*** Opening DATA FOR THIS TASK ***

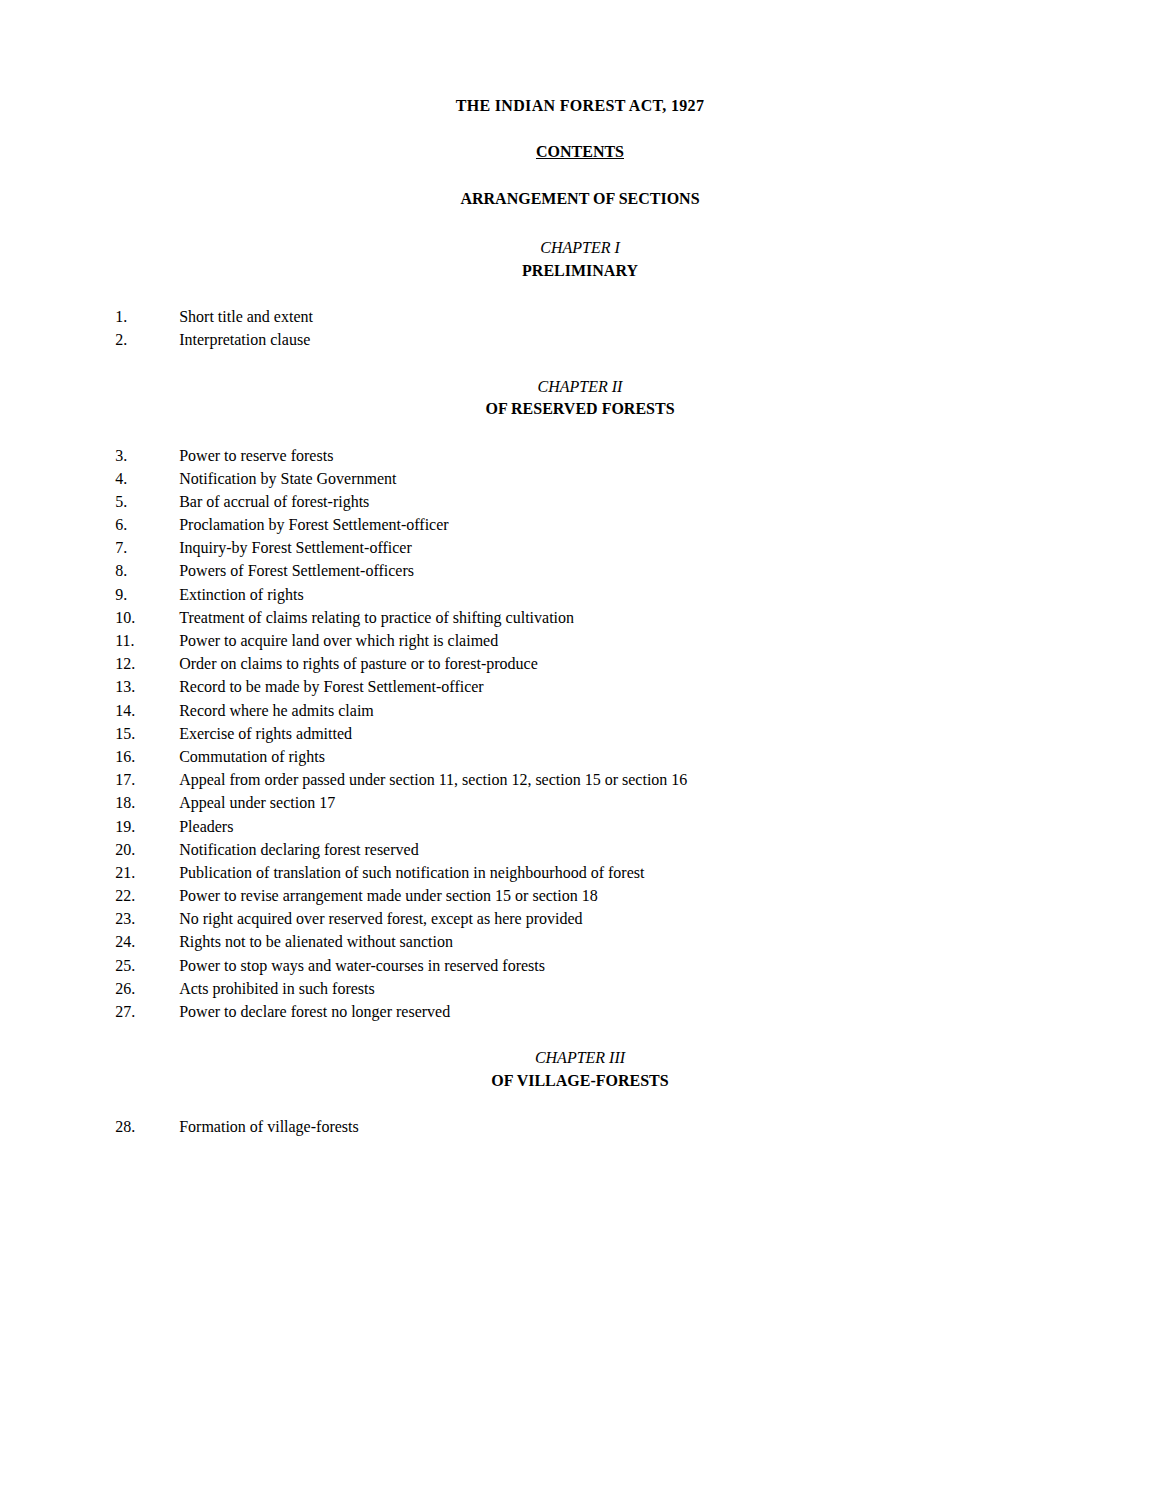THE INDIAN FOREST ACT, 1927
CONTENTS
ARRANGEMENT OF SECTIONS
CHAPTER I PRELIMINARY
1. Short title and extent
2. Interpretation clause
CHAPTER II OF RESERVED FORESTS
3. Power to reserve forests
4. Notification by State Government
5. Bar of accrual of forest-rights
6. Proclamation by Forest Settlement-officer
7. Inquiry-by Forest Settlement-officer
8. Powers of Forest Settlement-officers
9. Extinction of rights
10. Treatment of claims relating to practice of shifting cultivation
11. Power to acquire land over which right is claimed
12. Order on claims to rights of pasture or to forest-produce
13. Record to be made by Forest Settlement-officer
14. Record where he admits claim
15. Exercise of rights admitted
16. Commutation of rights
17. Appeal from order passed under section 11, section 12, section 15 or section 16
18. Appeal under section 17
19. Pleaders
20. Notification declaring forest reserved
21. Publication of translation of such notification in neighbourhood of forest
22. Power to revise arrangement made under section 15 or section 18
23. No right acquired over reserved forest, except as here provided
24. Rights not to be alienated without sanction
25. Power to stop ways and water-courses in reserved forests
26. Acts prohibited in such forests
27. Power to declare forest no longer reserved
CHAPTER III OF VILLAGE-FORESTS
28. Formation of village-forests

*** Closing DATA FOR THIS TASK ***

## WHAT IS NEEDED
Please transcribe exactly the line containing "ARRANGEMENT OF SECTIONS" and every line after it to the end of the data, and no other lines.

## TASK RESPONSE
ARRANGEMENT OF SECTIONS
CHAPTER I PRELIMINARY
1. Short title and extent
2. Interpretation clause
CHAPTER II OF RESERVED FORESTS
3. Power to reserve forests
4. Notification by State Government
5. Bar of accrual of forest-rights
6. Proclamation by Forest Settlement-officer
7. Inquiry-by Forest Settlement-officer
8. Powers of Forest Settlement-officers
9. Extinction of rights
10. Treatment of claims relating to practice of shifting cultivation
11. Power to acquire land over which right is claimed
12. Order on claims to rights of pasture or to forest-produce
13. Record to be made by Forest Settlement-officer
14. Record where he admits claim
15. Exercise of rights admitted
16. Commutation of rights
17. Appeal from order passed under section 11, section 12, section 15 or section 16
18. Appeal under section 17
19. Pleaders
20. Notification declaring forest reserved
21. Publication of translation of such notification in neighbourhood of forest
22. Power to revise arrangement made under section 15 or section 18
23. No right acquired over reserved forest, except as here provided
24. Rights not to be alienated without sanction
25. Power to stop ways and water-courses in reserved forests
26. Acts prohibited in such forests
27. Power to declare forest no longer reserved
CHAPTER III OF VILLAGE-FORESTS
28. Formation of village-forests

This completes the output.